__MATERIAL FOR THIS TASK__.
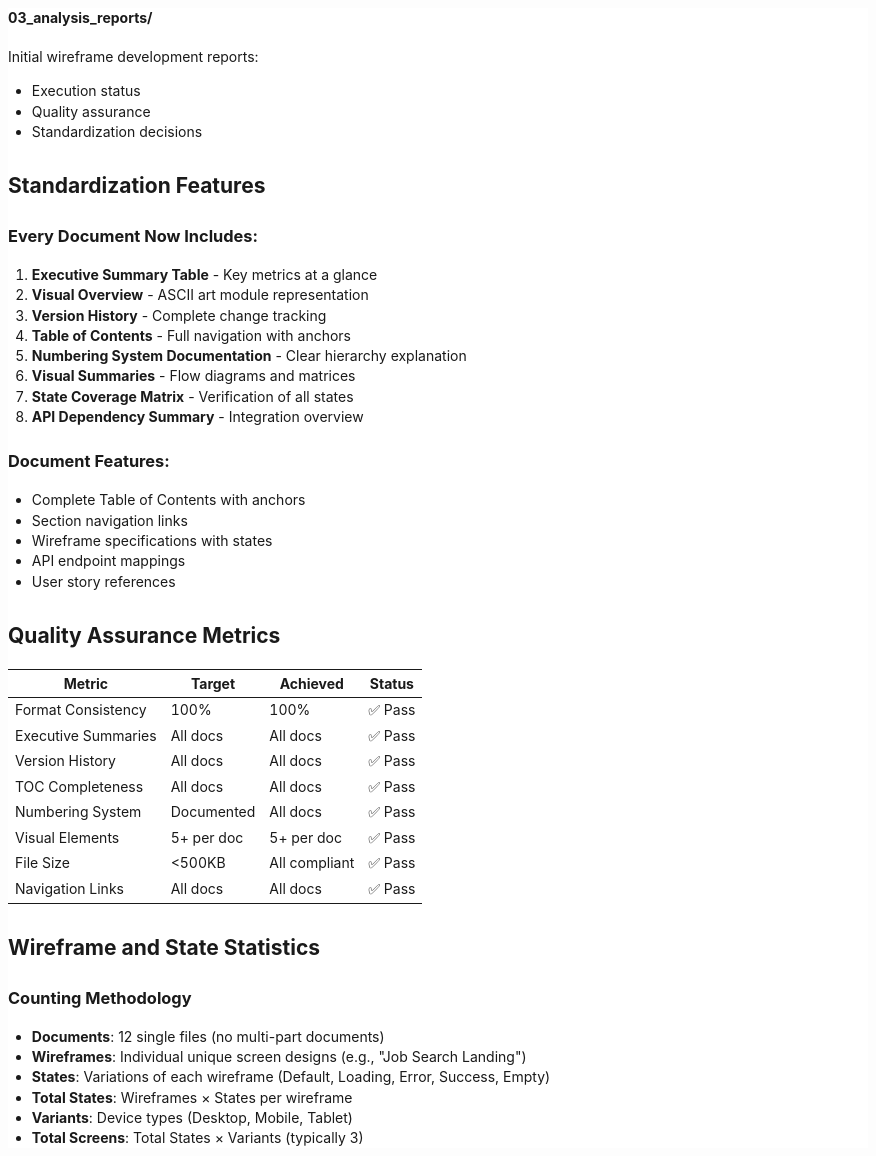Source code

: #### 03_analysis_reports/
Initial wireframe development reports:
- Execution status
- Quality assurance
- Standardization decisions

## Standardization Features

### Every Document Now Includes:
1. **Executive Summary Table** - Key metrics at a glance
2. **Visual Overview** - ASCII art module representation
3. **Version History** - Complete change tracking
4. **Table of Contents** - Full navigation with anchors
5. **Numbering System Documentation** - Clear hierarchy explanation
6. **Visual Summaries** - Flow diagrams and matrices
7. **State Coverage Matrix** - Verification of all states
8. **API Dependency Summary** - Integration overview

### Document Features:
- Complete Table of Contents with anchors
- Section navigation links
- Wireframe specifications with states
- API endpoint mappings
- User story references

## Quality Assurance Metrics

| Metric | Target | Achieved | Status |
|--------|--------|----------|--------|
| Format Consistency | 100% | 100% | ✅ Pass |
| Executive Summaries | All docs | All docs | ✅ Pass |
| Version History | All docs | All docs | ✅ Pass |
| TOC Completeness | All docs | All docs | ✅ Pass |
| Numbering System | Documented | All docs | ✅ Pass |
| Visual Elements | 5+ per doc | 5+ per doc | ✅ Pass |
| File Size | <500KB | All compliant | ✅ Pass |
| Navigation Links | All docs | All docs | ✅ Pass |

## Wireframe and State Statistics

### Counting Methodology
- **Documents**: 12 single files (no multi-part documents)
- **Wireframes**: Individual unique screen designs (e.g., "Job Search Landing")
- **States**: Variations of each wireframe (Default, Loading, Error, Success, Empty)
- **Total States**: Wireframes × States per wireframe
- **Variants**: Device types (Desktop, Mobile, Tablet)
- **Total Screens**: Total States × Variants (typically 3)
--
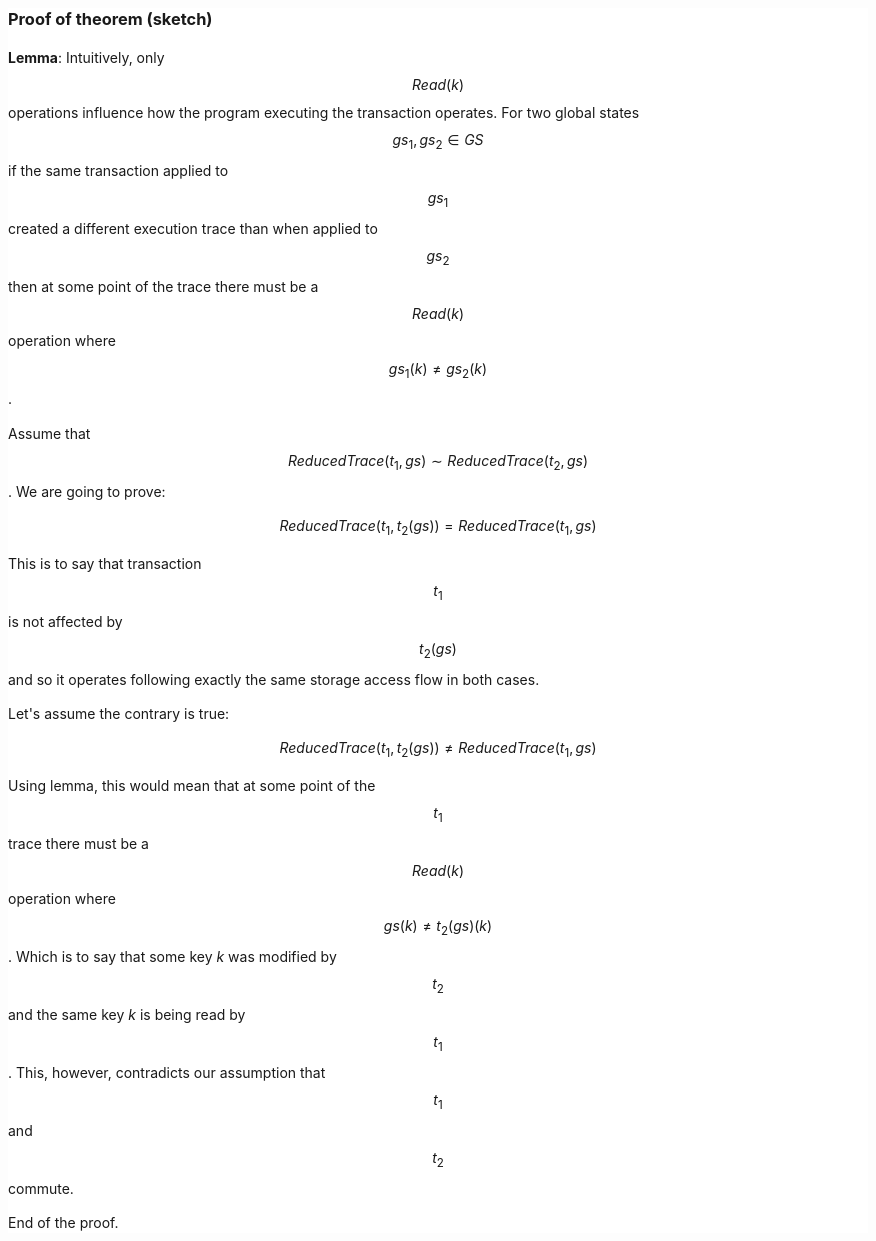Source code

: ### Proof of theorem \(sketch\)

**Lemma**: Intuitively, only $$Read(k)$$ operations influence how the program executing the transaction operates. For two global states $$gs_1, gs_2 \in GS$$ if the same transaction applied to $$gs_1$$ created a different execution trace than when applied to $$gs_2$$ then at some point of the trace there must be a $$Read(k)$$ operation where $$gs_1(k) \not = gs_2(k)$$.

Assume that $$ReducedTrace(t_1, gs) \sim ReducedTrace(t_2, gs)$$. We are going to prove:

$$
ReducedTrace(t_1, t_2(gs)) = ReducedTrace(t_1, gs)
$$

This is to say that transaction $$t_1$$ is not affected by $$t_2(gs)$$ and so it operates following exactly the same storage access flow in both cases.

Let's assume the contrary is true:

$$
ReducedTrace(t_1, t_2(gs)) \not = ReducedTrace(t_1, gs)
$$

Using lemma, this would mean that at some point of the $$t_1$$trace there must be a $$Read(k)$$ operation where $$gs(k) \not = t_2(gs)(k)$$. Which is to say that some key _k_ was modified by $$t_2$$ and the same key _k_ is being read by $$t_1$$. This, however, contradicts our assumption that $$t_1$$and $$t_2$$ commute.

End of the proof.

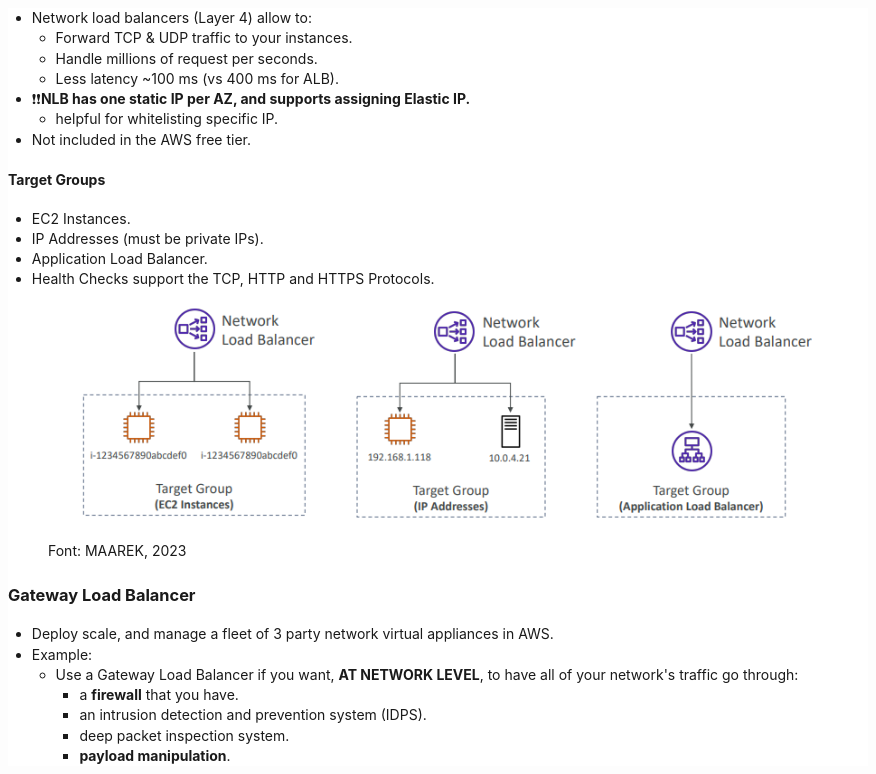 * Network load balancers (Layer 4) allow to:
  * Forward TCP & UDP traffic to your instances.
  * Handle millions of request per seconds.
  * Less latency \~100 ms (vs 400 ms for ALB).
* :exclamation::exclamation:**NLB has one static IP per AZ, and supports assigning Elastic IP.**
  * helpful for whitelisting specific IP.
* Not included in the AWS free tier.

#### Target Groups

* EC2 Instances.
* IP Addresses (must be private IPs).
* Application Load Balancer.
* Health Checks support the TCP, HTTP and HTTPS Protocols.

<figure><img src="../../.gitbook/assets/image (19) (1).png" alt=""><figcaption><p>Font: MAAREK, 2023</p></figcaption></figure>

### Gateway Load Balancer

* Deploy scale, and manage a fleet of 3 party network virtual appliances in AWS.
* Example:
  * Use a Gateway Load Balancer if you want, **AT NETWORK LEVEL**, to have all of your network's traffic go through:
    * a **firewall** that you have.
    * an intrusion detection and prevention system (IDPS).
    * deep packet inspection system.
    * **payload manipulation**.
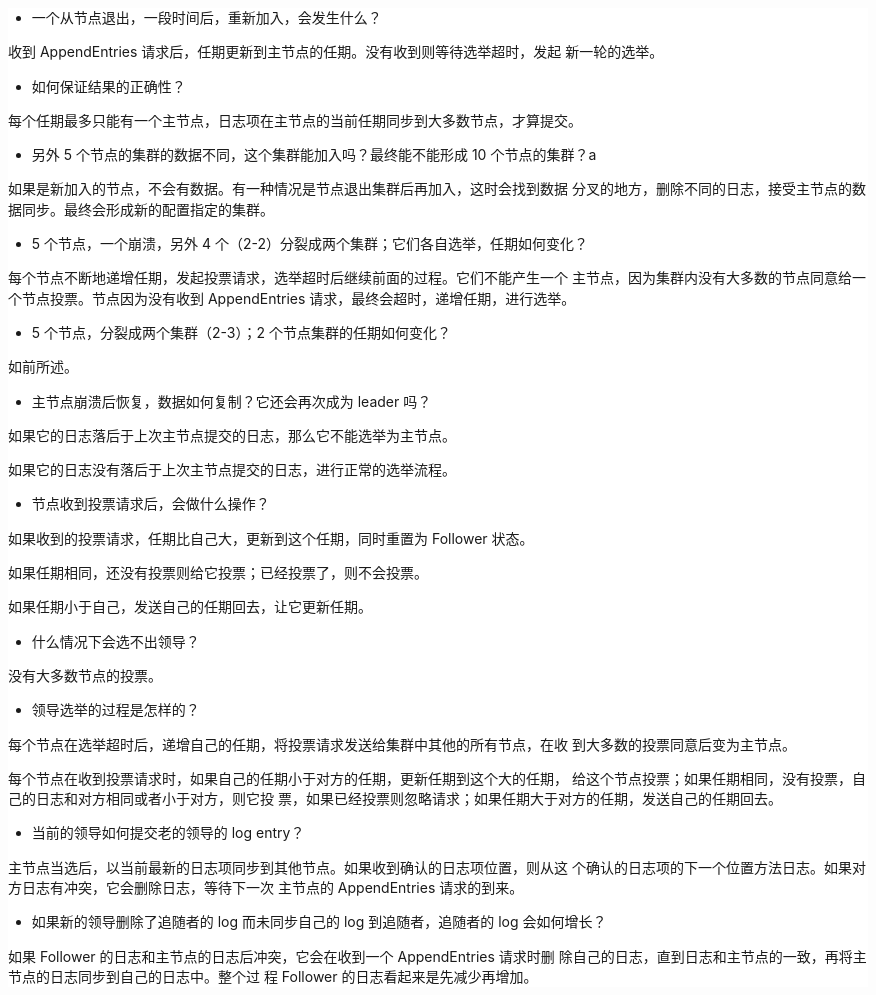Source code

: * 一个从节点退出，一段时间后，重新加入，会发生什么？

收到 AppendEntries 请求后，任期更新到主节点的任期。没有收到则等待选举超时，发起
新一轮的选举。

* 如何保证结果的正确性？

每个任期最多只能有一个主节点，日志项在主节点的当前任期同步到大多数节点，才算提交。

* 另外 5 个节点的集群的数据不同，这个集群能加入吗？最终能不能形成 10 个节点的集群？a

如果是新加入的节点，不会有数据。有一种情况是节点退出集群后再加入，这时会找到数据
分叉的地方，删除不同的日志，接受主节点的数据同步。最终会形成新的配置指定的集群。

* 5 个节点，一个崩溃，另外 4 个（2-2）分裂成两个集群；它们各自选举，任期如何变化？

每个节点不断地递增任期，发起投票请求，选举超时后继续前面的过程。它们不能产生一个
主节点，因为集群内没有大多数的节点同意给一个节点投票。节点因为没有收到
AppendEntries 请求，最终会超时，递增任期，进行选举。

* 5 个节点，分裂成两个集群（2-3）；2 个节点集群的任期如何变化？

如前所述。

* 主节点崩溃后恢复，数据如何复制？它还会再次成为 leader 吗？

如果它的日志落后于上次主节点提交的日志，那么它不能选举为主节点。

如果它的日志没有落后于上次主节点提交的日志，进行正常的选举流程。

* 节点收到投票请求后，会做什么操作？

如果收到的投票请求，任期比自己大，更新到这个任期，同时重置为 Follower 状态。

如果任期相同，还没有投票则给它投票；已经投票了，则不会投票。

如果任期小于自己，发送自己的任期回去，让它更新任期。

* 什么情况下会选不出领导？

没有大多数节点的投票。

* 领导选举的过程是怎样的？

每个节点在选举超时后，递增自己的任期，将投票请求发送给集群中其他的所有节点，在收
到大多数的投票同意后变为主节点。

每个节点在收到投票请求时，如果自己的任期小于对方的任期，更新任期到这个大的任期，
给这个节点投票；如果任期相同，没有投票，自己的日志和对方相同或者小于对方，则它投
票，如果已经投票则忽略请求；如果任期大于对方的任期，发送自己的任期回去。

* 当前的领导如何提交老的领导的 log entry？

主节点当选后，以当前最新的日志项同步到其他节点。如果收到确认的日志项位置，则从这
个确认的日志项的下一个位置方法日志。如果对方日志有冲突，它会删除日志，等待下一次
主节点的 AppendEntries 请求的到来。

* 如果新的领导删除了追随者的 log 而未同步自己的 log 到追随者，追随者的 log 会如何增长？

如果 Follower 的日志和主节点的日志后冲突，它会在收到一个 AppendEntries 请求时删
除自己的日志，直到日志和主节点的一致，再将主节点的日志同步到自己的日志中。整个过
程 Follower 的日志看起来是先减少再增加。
...
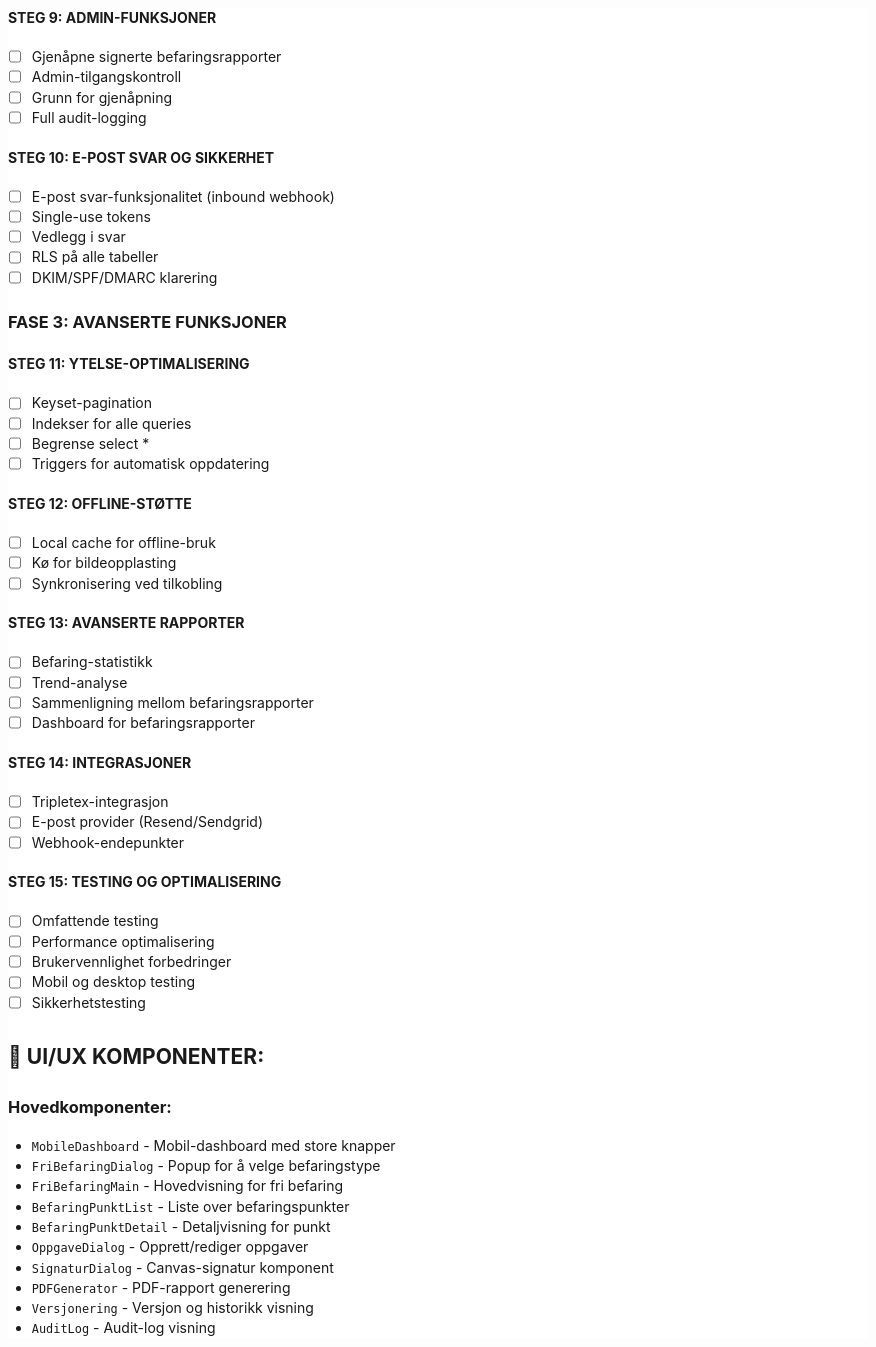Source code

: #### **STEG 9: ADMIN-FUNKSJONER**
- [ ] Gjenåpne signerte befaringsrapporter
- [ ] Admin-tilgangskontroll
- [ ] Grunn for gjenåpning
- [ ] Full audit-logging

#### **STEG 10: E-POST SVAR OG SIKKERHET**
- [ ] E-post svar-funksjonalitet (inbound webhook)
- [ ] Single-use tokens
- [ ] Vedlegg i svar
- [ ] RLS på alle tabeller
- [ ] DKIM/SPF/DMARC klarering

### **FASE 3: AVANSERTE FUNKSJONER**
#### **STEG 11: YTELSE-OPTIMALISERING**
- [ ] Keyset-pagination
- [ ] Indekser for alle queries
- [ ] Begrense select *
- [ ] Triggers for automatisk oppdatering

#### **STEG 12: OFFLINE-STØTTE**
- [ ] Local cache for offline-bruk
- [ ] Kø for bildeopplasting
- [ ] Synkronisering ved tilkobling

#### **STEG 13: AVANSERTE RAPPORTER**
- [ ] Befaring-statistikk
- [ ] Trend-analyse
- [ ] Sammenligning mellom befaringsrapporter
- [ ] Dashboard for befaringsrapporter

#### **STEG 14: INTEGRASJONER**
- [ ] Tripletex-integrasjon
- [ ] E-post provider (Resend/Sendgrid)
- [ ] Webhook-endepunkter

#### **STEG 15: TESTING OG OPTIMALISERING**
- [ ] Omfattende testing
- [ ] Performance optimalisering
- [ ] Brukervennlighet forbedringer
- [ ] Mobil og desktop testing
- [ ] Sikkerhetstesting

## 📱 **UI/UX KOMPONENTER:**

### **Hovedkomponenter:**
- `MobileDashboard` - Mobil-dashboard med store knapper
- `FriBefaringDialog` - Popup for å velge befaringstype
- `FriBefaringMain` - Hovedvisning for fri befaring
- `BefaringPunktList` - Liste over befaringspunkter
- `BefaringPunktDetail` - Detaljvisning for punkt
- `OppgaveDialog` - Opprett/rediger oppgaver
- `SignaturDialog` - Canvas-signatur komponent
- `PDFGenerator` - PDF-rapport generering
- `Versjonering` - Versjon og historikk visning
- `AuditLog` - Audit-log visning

__WHAT THE TASK ASKS__.
Rewrite the lines starting with the line containing "## 📱 **UI/UX KOMPONENTER:**" and going on through the line containing "- Audit-log visning", swapping "Popup" for "Vindu" and leaving everything else as it is.

__ANSWER AREA__.
## 📱 **UI/UX KOMPONENTER:**

### **Hovedkomponenter:**
- `MobileDashboard` - Mobil-dashboard med store knapper
- `FriBefaringDialog` - Vindu for å velge befaringstype
- `FriBefaringMain` - Hovedvisning for fri befaring
- `BefaringPunktList` - Liste over befaringspunkter
- `BefaringPunktDetail` - Detaljvisning for punkt
- `OppgaveDialog` - Opprett/rediger oppgaver
- `SignaturDialog` - Canvas-signatur komponent
- `PDFGenerator` - PDF-rapport generering
- `Versjonering` - Versjon og historikk visning
- `AuditLog` - Audit-log visning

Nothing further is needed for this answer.